Overall, 25 percent of males and 39 percent of females smoked. But smoking rates varied sharply from school to school, from a low of eight percent to a high of 33 percent for male students. For girls, the percentage of smokers ranged from 28 percent to 49 percent.

Even after the researchers accounted for factors associated with smoking such as a student's socioeconomic status, the amount of spending money he or she had, or whether a student lived with both parents, school-to-school differences in smoking rates remained.

Kids attending schools with worse student-teacher relationships as rated by students, teachers and the researchers themselves were more likely to be smokers. And when more students said they didn't like their school, the percentage of smokers in the student body also was higher. Both factors had a particularly strong influence on whether or not boys smoked.

The researchers also found male students at affluent schools were more likely to be smokers if student-teacher relationships at the school were poor. "The affluent schools, particularly those with poor relationships, may be more likely than deprived schools to have an academic focus, perhaps at the cost of the social climate or health-related goals," the researchers suggest.

The findings in this study make it clear that it's not only individual factors such as deprivation that influence the likelihood a student will smoke. "Once you've levelled the playing field for these things, schools can make a difference (in) smoking just by being nicer social environments to be in," Henderson said in an interview.
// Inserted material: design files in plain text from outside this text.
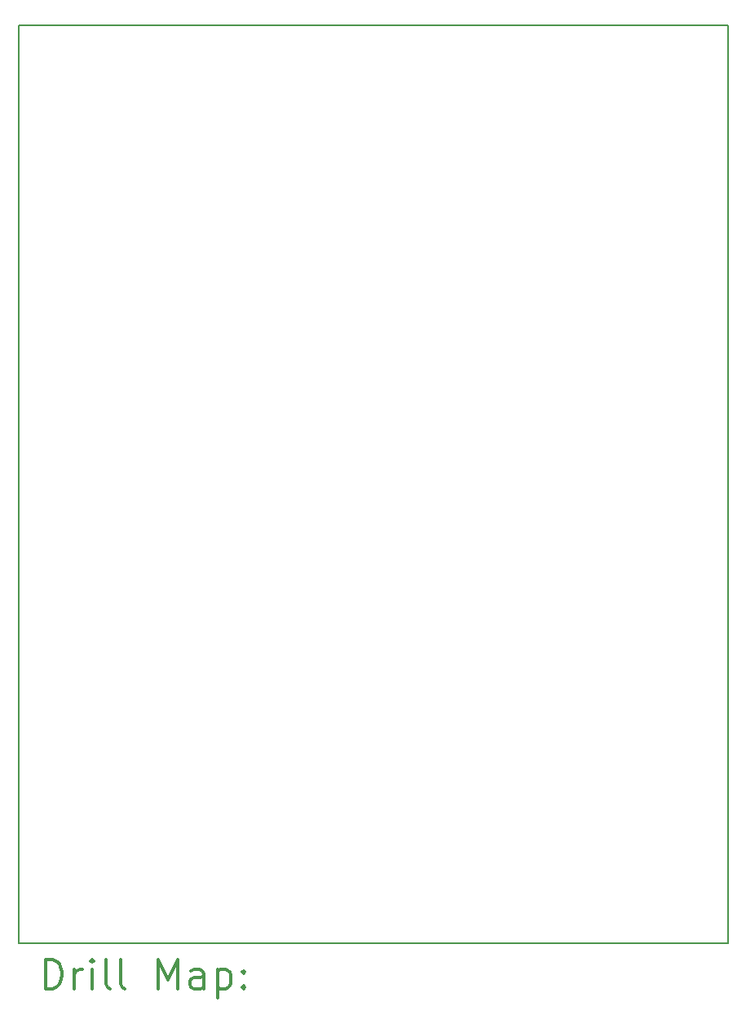
<source format=gbr>
%FSLAX45Y45*%
G04 Gerber Fmt 4.5, Leading zero omitted, Abs format (unit mm)*
G04 Created by KiCad (PCBNEW 201609150817+7155~55~ubuntu16.04.1-) date Thu Sep 29 09:43:52 2016*
%MOMM*%
%LPD*%
G01*
G04 APERTURE LIST*
%ADD10C,0.127000*%
%ADD11C,0.150000*%
%ADD12C,0.200000*%
%ADD13C,0.300000*%
G04 APERTURE END LIST*
D10*
D11*
X12446000Y-15240000D02*
X12446000Y-5715000D01*
X5080000Y-15240000D02*
X12446000Y-15240000D01*
X5080000Y-5715000D02*
X5080000Y-15240000D01*
X12446000Y-5715000D02*
X5080000Y-5715000D01*
D12*
D13*
X5358928Y-15713214D02*
X5358928Y-15413214D01*
X5430357Y-15413214D01*
X5473214Y-15427500D01*
X5501786Y-15456071D01*
X5516071Y-15484643D01*
X5530357Y-15541786D01*
X5530357Y-15584643D01*
X5516071Y-15641786D01*
X5501786Y-15670357D01*
X5473214Y-15698929D01*
X5430357Y-15713214D01*
X5358928Y-15713214D01*
X5658928Y-15713214D02*
X5658928Y-15513214D01*
X5658928Y-15570357D02*
X5673214Y-15541786D01*
X5687500Y-15527500D01*
X5716071Y-15513214D01*
X5744643Y-15513214D01*
X5844643Y-15713214D02*
X5844643Y-15513214D01*
X5844643Y-15413214D02*
X5830357Y-15427500D01*
X5844643Y-15441786D01*
X5858928Y-15427500D01*
X5844643Y-15413214D01*
X5844643Y-15441786D01*
X6030357Y-15713214D02*
X6001786Y-15698929D01*
X5987500Y-15670357D01*
X5987500Y-15413214D01*
X6187500Y-15713214D02*
X6158928Y-15698929D01*
X6144643Y-15670357D01*
X6144643Y-15413214D01*
X6530357Y-15713214D02*
X6530357Y-15413214D01*
X6630357Y-15627500D01*
X6730357Y-15413214D01*
X6730357Y-15713214D01*
X7001786Y-15713214D02*
X7001786Y-15556071D01*
X6987500Y-15527500D01*
X6958928Y-15513214D01*
X6901786Y-15513214D01*
X6873214Y-15527500D01*
X7001786Y-15698929D02*
X6973214Y-15713214D01*
X6901786Y-15713214D01*
X6873214Y-15698929D01*
X6858928Y-15670357D01*
X6858928Y-15641786D01*
X6873214Y-15613214D01*
X6901786Y-15598929D01*
X6973214Y-15598929D01*
X7001786Y-15584643D01*
X7144643Y-15513214D02*
X7144643Y-15813214D01*
X7144643Y-15527500D02*
X7173214Y-15513214D01*
X7230357Y-15513214D01*
X7258928Y-15527500D01*
X7273214Y-15541786D01*
X7287500Y-15570357D01*
X7287500Y-15656071D01*
X7273214Y-15684643D01*
X7258928Y-15698929D01*
X7230357Y-15713214D01*
X7173214Y-15713214D01*
X7144643Y-15698929D01*
X7416071Y-15684643D02*
X7430357Y-15698929D01*
X7416071Y-15713214D01*
X7401786Y-15698929D01*
X7416071Y-15684643D01*
X7416071Y-15713214D01*
X7416071Y-15527500D02*
X7430357Y-15541786D01*
X7416071Y-15556071D01*
X7401786Y-15541786D01*
X7416071Y-15527500D01*
X7416071Y-15556071D01*
M02*

</source>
Schools could build more positive environments by finding ways to make all students feel valued, even if they are not top academic achievers, the researcher said. This might include offering apprenticeships and practical training to those who aren't necessarily "university material," Henderson suggested. And making sure that teachers are people that the students respect and like could ensure that any health-related messages they offer won't be dismissed, she added.